Compiled by Jim Hachtel, President
Gen. William T. Sherman Memorial Civil War Roundtable
June 20 - The Missouri-Kansas border ruffians were active. The Kansas governor calls on citizens to resist any pro-secession attacks from Missouri.
June 22 - At Ft. Pickens, FL Col. Harvey Brown tells the War Department that he will not return fugitive slaves to their owners unless ordered to do so.
June 22 - At Greenville, TN pro-Union sympathizers declare their allegiance to the Federal Government (see June 17).
June 23 - At Falls Church, VA Professor Thaddeus S.C. Lowe rises in his balloon to observe Confederate troop deployment - the first ever use of a balloon for observation.
June 23 - The ex-USS Merrimac (scuttled as U.S. Troops abandon Norfolk on April 20,1861) begins to be converted to the new ironclad CSS Virginia at Norfolk now held by Confederate troops.
June 24 - At Washington, DC Pres. Lincoln views a demonstration of the "coffee mill," a new experimental rapid-fire weapon.
June 24 - Confederate Batteries at Mathias Point, VA, are engaged by the USS Pawnee and the Thomas Freeborn.

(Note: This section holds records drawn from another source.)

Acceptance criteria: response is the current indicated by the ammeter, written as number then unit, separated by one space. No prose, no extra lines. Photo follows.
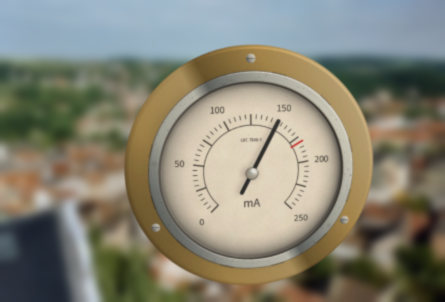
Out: 150 mA
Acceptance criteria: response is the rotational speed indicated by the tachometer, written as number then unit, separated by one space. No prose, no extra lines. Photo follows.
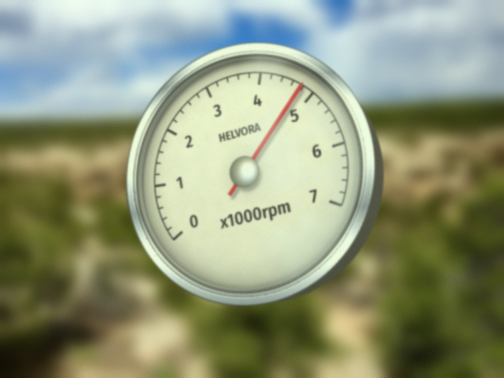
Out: 4800 rpm
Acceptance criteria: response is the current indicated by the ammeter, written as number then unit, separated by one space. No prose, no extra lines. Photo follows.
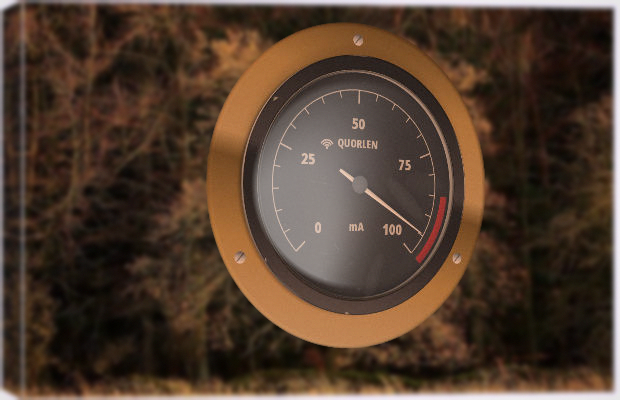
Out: 95 mA
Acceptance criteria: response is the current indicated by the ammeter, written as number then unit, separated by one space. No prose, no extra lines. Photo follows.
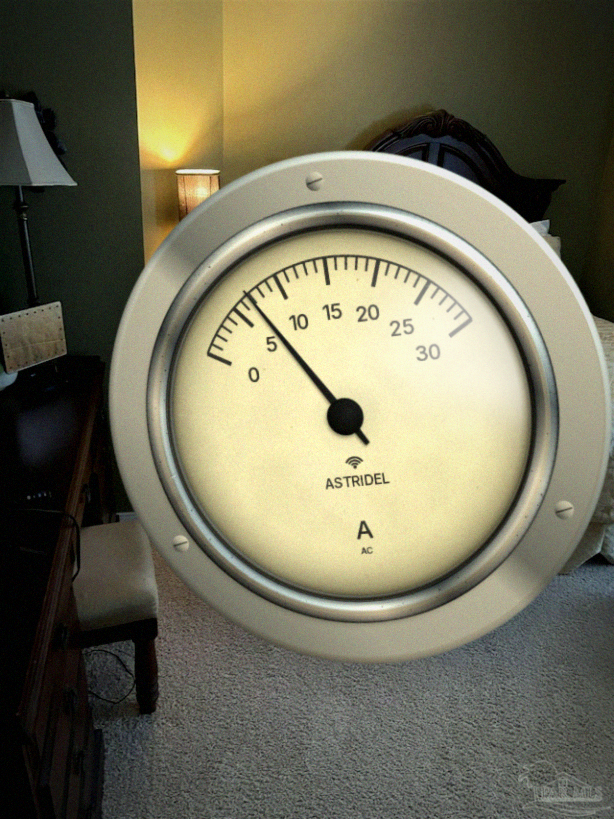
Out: 7 A
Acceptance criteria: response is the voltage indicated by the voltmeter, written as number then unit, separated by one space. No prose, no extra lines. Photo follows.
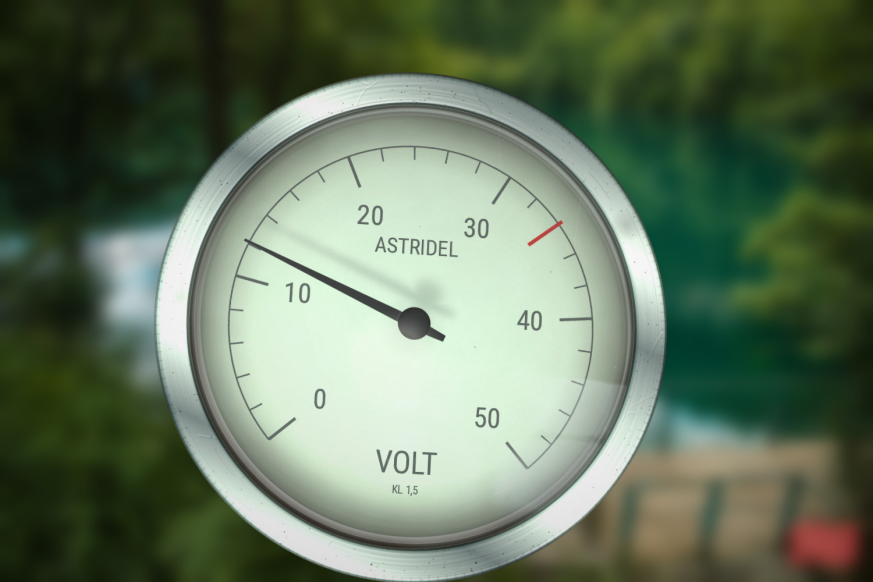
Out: 12 V
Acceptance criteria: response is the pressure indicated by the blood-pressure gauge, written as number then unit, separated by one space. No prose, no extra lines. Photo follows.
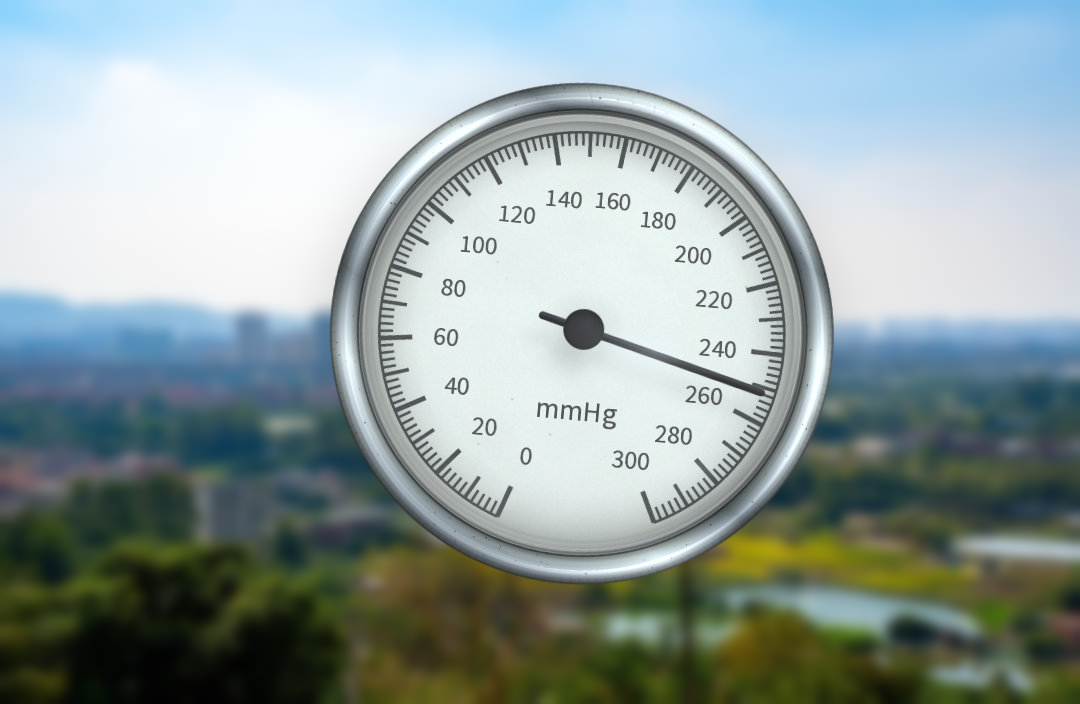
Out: 252 mmHg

June 25 - Leonidas Polk is appointed Major General, C.S.A.
June 26 - Gen. Nathaniel P. Banks is directed to "discreetly" arrest George P. Jane, Baltimore, MD marshal, for secessionist activity.
June 26 - Col. Lew Wallace meets Confederate resistance at Patterson Creek in western Virginia and defeats the Confederates in a skirmish.
June 27 - The newly created "Blockade Strategy Board" made up of Captain Samuel F. DuPont, Commander Charles H. Davis, and other later Army, Navy, and Coast Guard notables, met in Washington, DC to plan blockade strategy that remained in effect to the end of the war.
June 27 - Confederate forces at Mathias Point, VA repel a landing force from the USS Pawnee (see June 26) and Commander James H. Ward, formerly Superintendent of the US Naval Academy is killed, becoming the first U.S. Navy Officer fatality.
June 27 - A landing party from the USS Resolute burns a supply depot along the Potomac.